Kompetisi memang dapat mendorong siswa untuk berkembang dan mencapai potensi terbaiknya. Namun, apabila terlalu ditekankan, kompetisi dapat menciptakan tekanan yang berlebihan. Siswa menjadi lebih fokus mengejar angka dan pengakuan daripada menikmati proses belajar itu sendiri. Akibatnya, kesehatan mental sering kali terabaikan karena perhatian lebih banyak diberikan pada hasil daripada kesejahteraan siswa.
Mengapa Kesehatan Mental Pelajar Perlu Diperhatikan?
Kesehatan mental memiliki peran penting dalam proses belajar. Siswa yang mengalami stres berlebihan cenderung lebih sulit berkonsentrasi, kehilangan motivasi, dan mengalami kelelahan emosional. Dalam jangka panjang, kondisi ini dapat memengaruhi prestasi akademik maupun kehidupan sosial mereka.
Membangun Lingkungan Pendidikan yang Lebih Sehat
Pendidikan seharusnya tidak hanya berfokus pada pencapaian akademik, tetapi juga pada kesejahteraan peserta didik. Sekolah perlu menyediakan lingkungan belajar yang suportif, memperkuat layanan konseling, dan menciptakan budaya yang menghargai proses belajar, bukan sekadar hasil.
Di sisi lain, orang tua dapat berperan dengan memberikan dukungan emosional dan memahami bahwa setiap anak memiliki kemampuan serta proses perkembangan yang berbeda.
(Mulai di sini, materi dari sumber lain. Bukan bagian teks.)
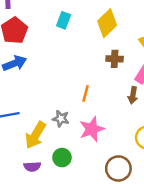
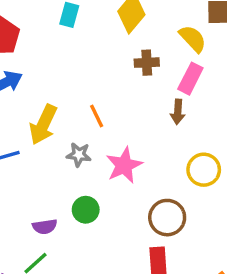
orange line: (86, 93) -> (97, 116), moved, turned -35
yellow arrow: (35, 135) -> (43, 125), moved

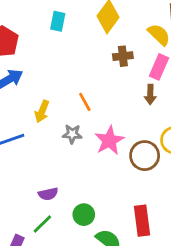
yellow arrow: (43, 125) -> (42, 111), size x0.7
green circle: (86, 210) -> (84, 215), moved
brown circle: (167, 218) -> (145, 156), moved

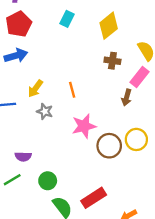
gray star: (72, 134) -> (45, 111), moved
red rectangle: (142, 221) -> (94, 198), turned 50

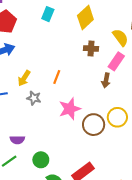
orange line: (72, 90) -> (57, 77), turned 40

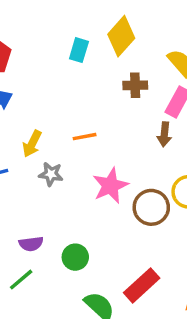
cyan rectangle: (48, 14) -> (79, 50), moved
orange line: (57, 77) -> (85, 137), turned 64
green circle: (41, 160) -> (75, 257), moved

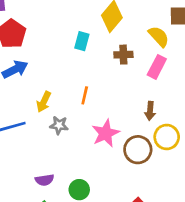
cyan rectangle: (79, 50) -> (82, 41), moved
brown arrow: (164, 134) -> (150, 111), moved
orange line: (85, 137) -> (85, 95), turned -66

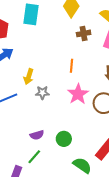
cyan rectangle: (82, 41) -> (31, 14), moved, size x1.5
orange line: (85, 95) -> (71, 66), moved

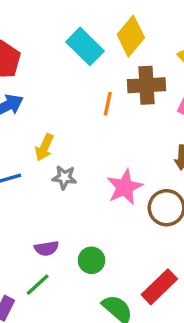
cyan rectangle: (31, 14) -> (85, 46), moved, turned -60
brown cross: (84, 33) -> (146, 85), size x1.5
orange line: (71, 66) -> (108, 104), moved

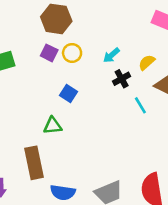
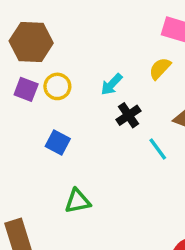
yellow semicircle: (147, 62) -> (160, 69), moved
green triangle: (53, 126) -> (78, 201), moved

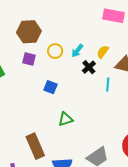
yellow semicircle: (160, 69) -> (103, 52), moved
yellow circle: (57, 86) -> (55, 51), moved
cyan line: (158, 149) -> (108, 84), turned 48

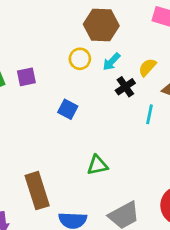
brown hexagon: (29, 32) -> (101, 25), moved
purple square: (29, 59) -> (26, 77), moved, turned -32
green triangle: (66, 119) -> (97, 165), moved

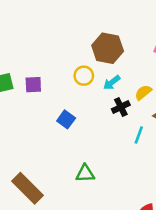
brown rectangle: (37, 191) -> (27, 188), turned -36

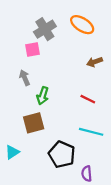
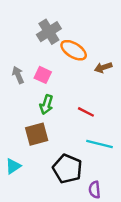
orange ellipse: (82, 25) -> (74, 50), moved
pink square: (32, 49) -> (43, 75), moved, turned 35
gray arrow: (25, 78) -> (18, 75), moved
red line: (88, 99) -> (86, 112), moved

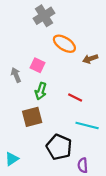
gray cross: (49, 32) -> (44, 16), moved
gray arrow: (18, 75) -> (16, 75), moved
cyan triangle: (13, 166) -> (12, 159), moved

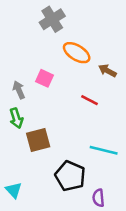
brown arrow: (90, 59) -> (107, 71), turned 48
green arrow: (41, 91) -> (16, 118), moved, turned -35
red line: (75, 98) -> (89, 100), moved
cyan triangle: (12, 159) -> (14, 190), turned -40

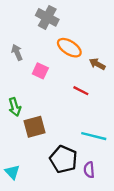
gray cross: (52, 19) -> (47, 17), turned -30
gray arrow: (19, 90) -> (17, 52), moved
purple semicircle: (98, 198) -> (89, 170), moved

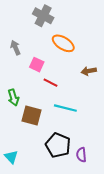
brown arrow: (97, 64) -> (89, 71), moved, turned -40
red line: (81, 91) -> (51, 83), moved
brown square: (34, 127) -> (31, 115), turned 30
cyan line: (94, 136) -> (65, 108), moved

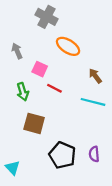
brown arrow: (89, 71) -> (95, 76), turned 64
green arrow: (13, 97) -> (23, 92), moved
cyan line: (65, 108) -> (93, 102), moved
purple semicircle: (81, 155) -> (94, 154), moved

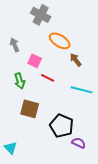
brown arrow: (95, 76) -> (76, 60), moved
purple semicircle: (94, 154) -> (79, 143), moved, turned 120
black pentagon: (62, 155) -> (62, 126), moved

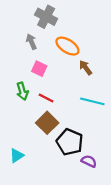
gray arrow: (15, 45) -> (31, 42), moved
red line: (48, 78) -> (46, 98), moved
brown square: (30, 109) -> (47, 123), moved, turned 30
cyan triangle: (11, 148) -> (17, 156), moved, turned 40

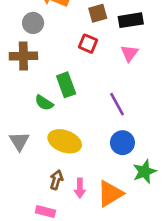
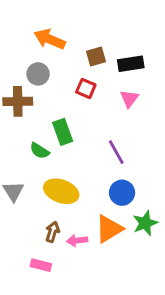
gray circle: (33, 23) -> (38, 74), moved
pink arrow: (80, 188) -> (77, 240), turned 84
orange triangle: (110, 194) -> (109, 229), moved

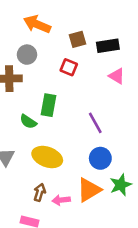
pink triangle: (129, 99) -> (117, 76), moved, turned -36
green rectangle: (63, 132) -> (48, 105), turned 30

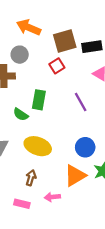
brown square: (78, 39) -> (65, 41), size x1.5
red square: (69, 67) -> (57, 66), turned 35
purple line: (95, 123) -> (81, 102), moved
pink arrow: (61, 200) -> (52, 197), moved

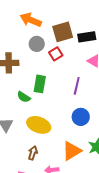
gray circle: (20, 55) -> (37, 44), moved
purple line: (81, 102) -> (77, 86), turned 42
blue circle: (85, 147) -> (81, 117), moved

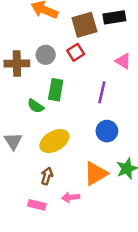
black rectangle: (87, 37) -> (114, 17), moved
gray circle: (37, 44) -> (46, 55), moved
yellow ellipse: (39, 125) -> (54, 141), turned -50

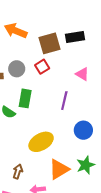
blue circle: (107, 131) -> (83, 130), moved
yellow ellipse: (54, 141) -> (41, 142), moved

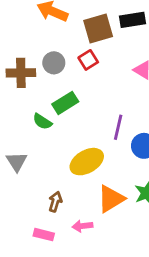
green rectangle: (25, 98) -> (65, 103), turned 48
purple line: (64, 101) -> (118, 127), moved

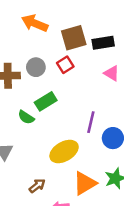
black rectangle: (133, 20) -> (103, 43), moved
brown arrow: (55, 202) -> (37, 186), turned 35

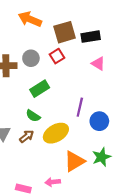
green semicircle: (26, 117) -> (33, 116), moved
brown arrow: (37, 186) -> (27, 136), moved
Sementara itu, pelajar juga perlu belajar menjaga keseimbangan antara belajar, beristirahat, dan menjalani kehidupan sosial yang sehat.
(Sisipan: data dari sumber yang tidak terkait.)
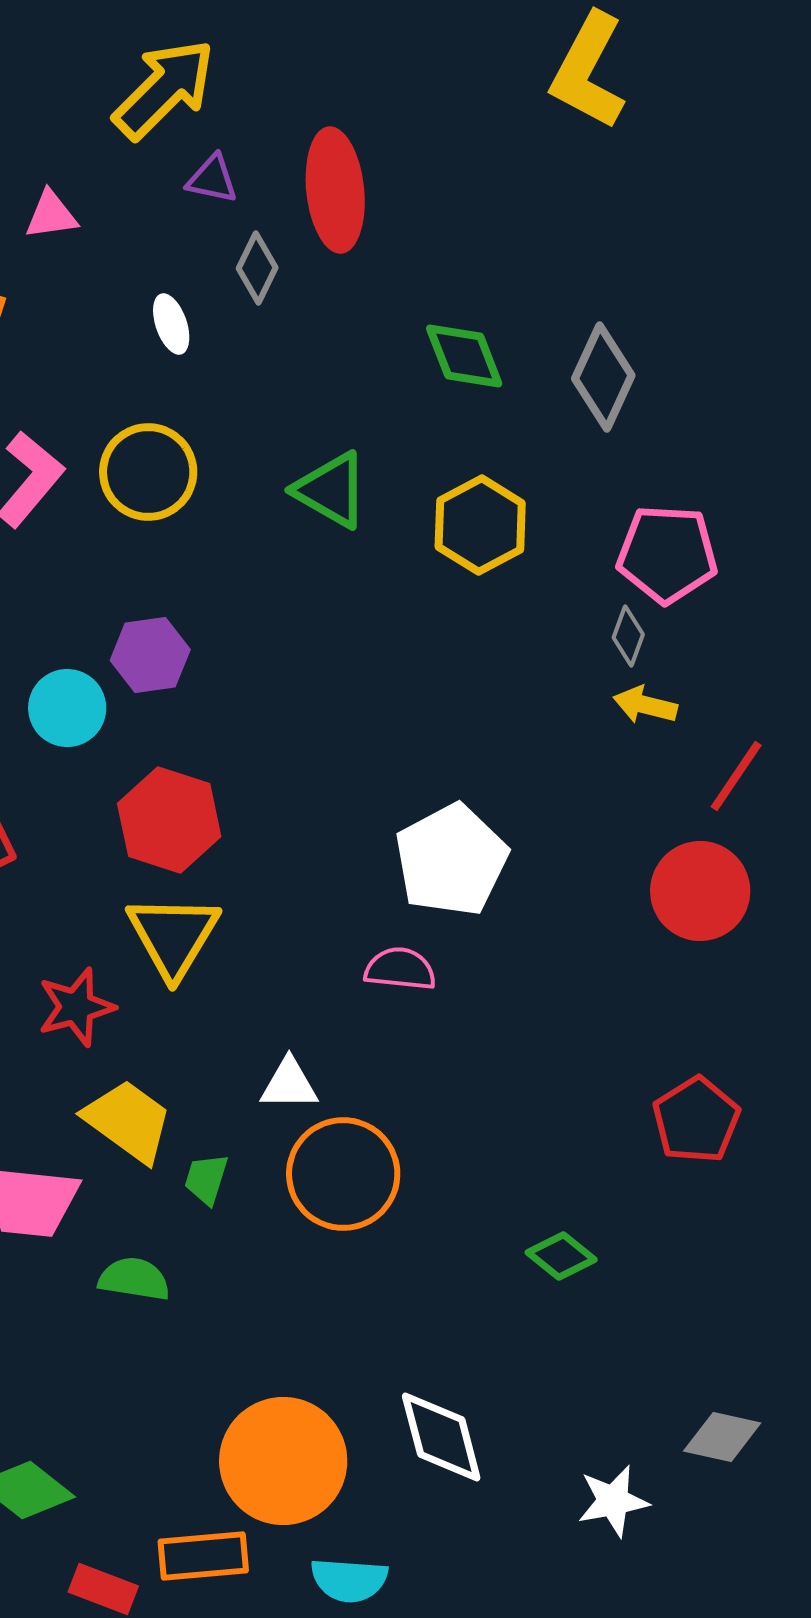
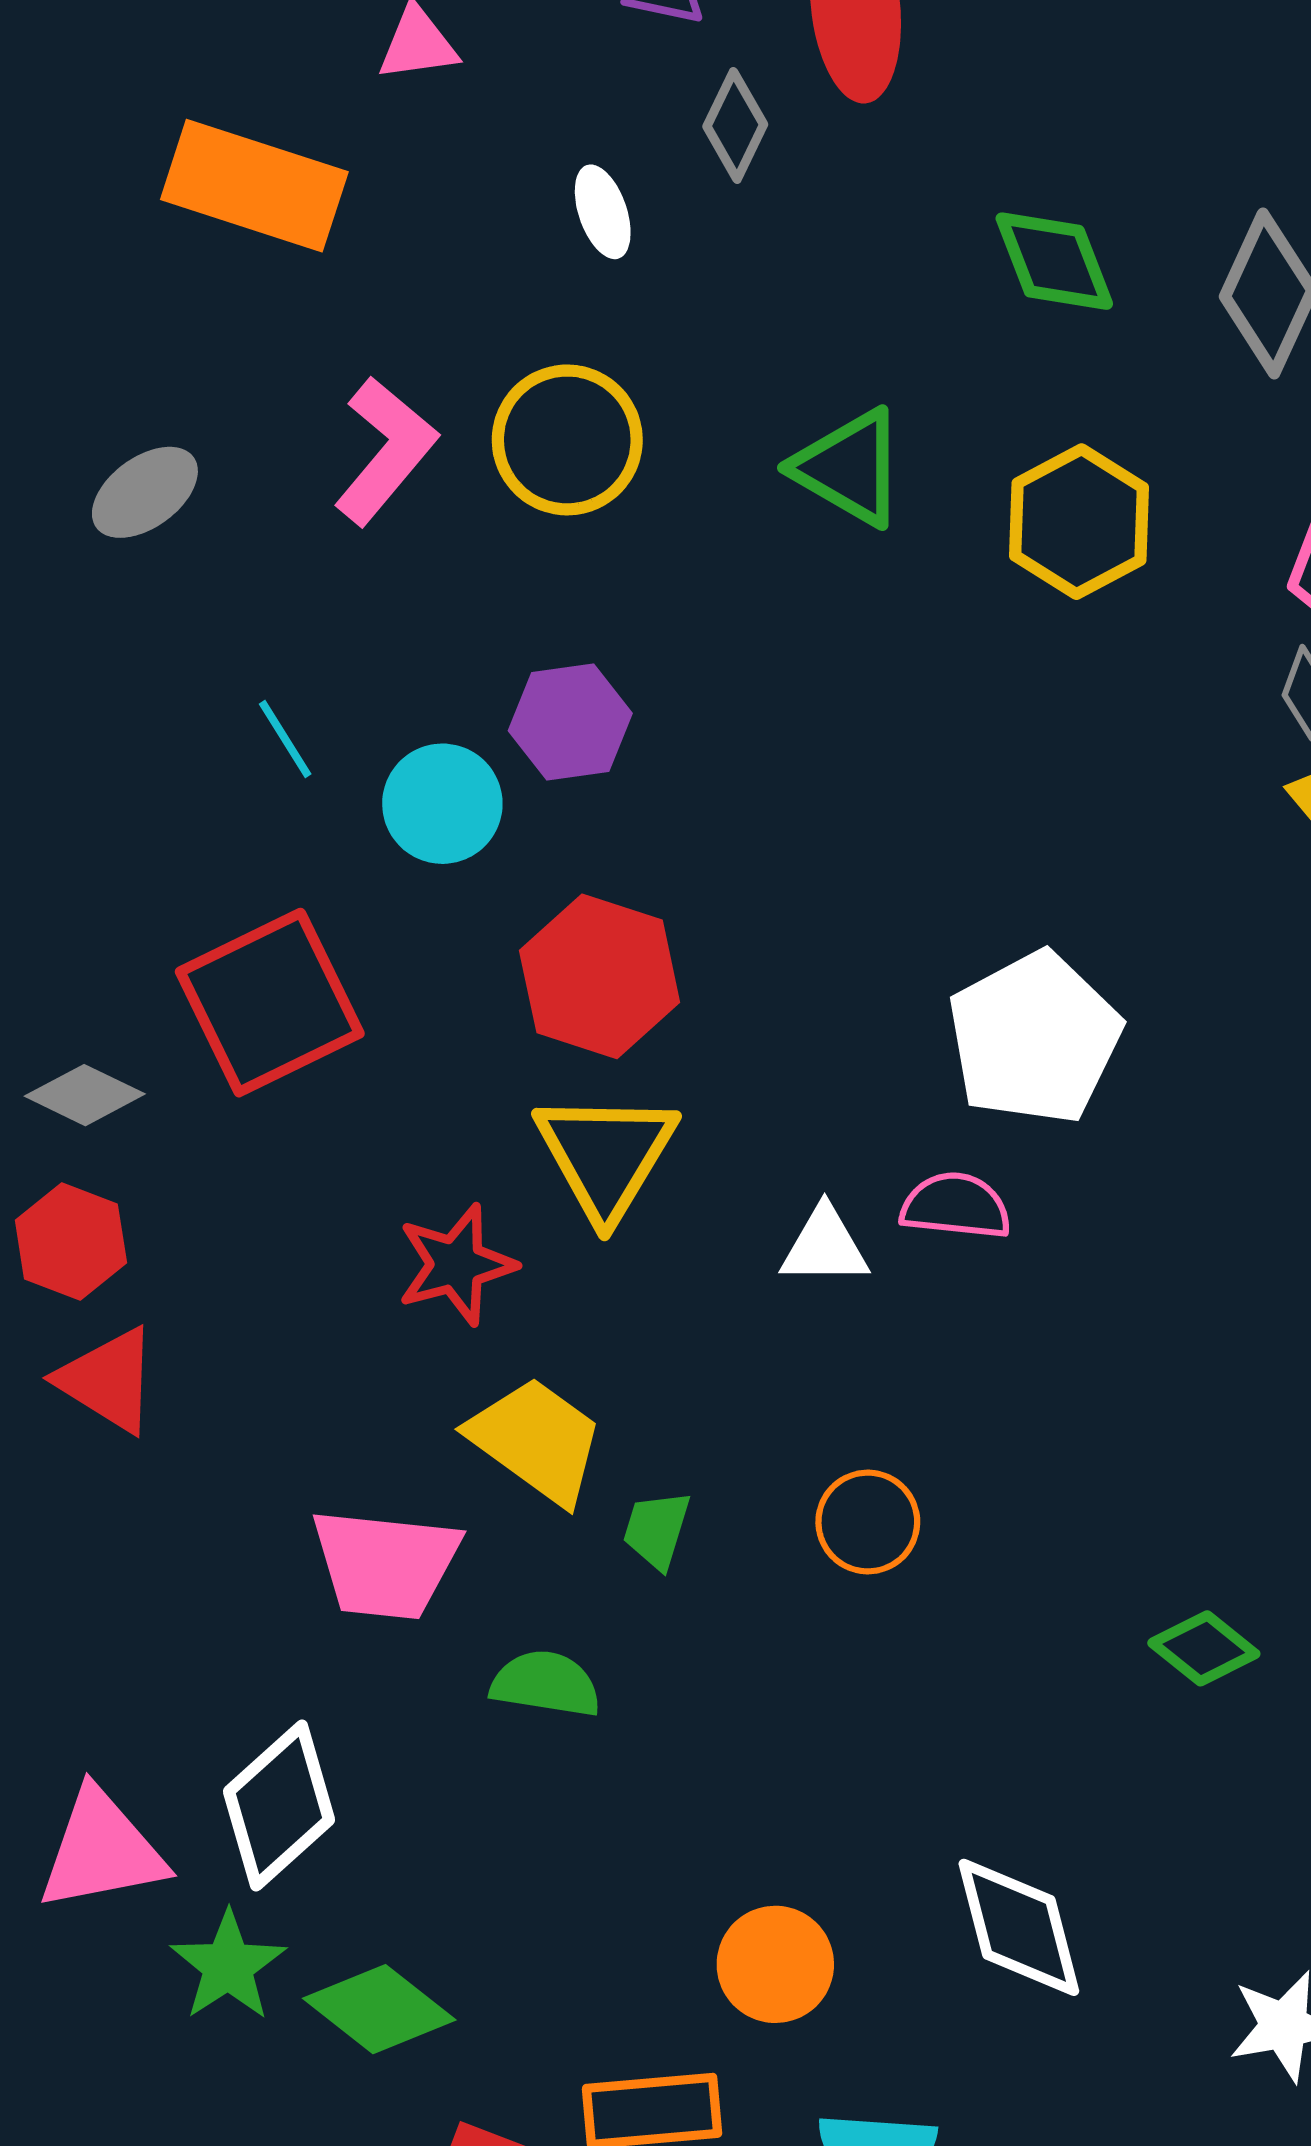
white triangle: (289, 1084) -> (825, 1246), moved
orange circle: (343, 1174) -> (868, 1522), size x0.6
orange circle: (283, 1461) -> (775, 1964), size x0.6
Prestasi akademik memang penting, tetapi kesehatan mental tidak boleh dikorbankan demi mencapainya. Pendidikan yang baik bukan hanya menghasilkan siswa dengan nilai tinggi, melainkan juga individu yang mampu berkembang secara sehat, percaya diri, dan siap menghadapi berbagai tantangan kehidupan. Oleh karena itu, sudah saatnya kesehatan mental ditempatkan sebagai bagian penting dari keberhasilan pendidikan, bukan sekadar isu pelengkap yang sering diabaikan.